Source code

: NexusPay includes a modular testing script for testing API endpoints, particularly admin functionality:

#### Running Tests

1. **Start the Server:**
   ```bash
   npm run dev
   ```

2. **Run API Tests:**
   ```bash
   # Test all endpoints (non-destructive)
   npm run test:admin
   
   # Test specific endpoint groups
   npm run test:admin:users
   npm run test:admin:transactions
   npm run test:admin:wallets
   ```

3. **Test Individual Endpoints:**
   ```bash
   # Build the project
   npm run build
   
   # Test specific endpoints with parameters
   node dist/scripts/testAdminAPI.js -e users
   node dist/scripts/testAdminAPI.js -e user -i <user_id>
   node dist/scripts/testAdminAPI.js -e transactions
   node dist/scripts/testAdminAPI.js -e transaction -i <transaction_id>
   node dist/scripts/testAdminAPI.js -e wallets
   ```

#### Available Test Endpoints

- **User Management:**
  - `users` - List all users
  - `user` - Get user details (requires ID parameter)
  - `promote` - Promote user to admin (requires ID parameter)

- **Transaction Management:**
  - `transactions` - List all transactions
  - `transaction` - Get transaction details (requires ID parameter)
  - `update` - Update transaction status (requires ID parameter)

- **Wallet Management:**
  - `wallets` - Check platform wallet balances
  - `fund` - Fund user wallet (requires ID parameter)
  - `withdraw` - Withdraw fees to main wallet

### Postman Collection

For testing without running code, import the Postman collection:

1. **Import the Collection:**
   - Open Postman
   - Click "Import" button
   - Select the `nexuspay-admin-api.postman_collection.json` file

━━━━━━━━

## What you will do
Which lines above contain the word "scripts"? Copy each one.

## Answer box
   node dist/scripts/testAdminAPI.js -e users
   node dist/scripts/testAdminAPI.js -e user -i <user_id>
   node dist/scripts/testAdminAPI.js -e transactions
   node dist/scripts/testAdminAPI.js -e transaction -i <transaction_id>
   node dist/scripts/testAdminAPI.js -e wallets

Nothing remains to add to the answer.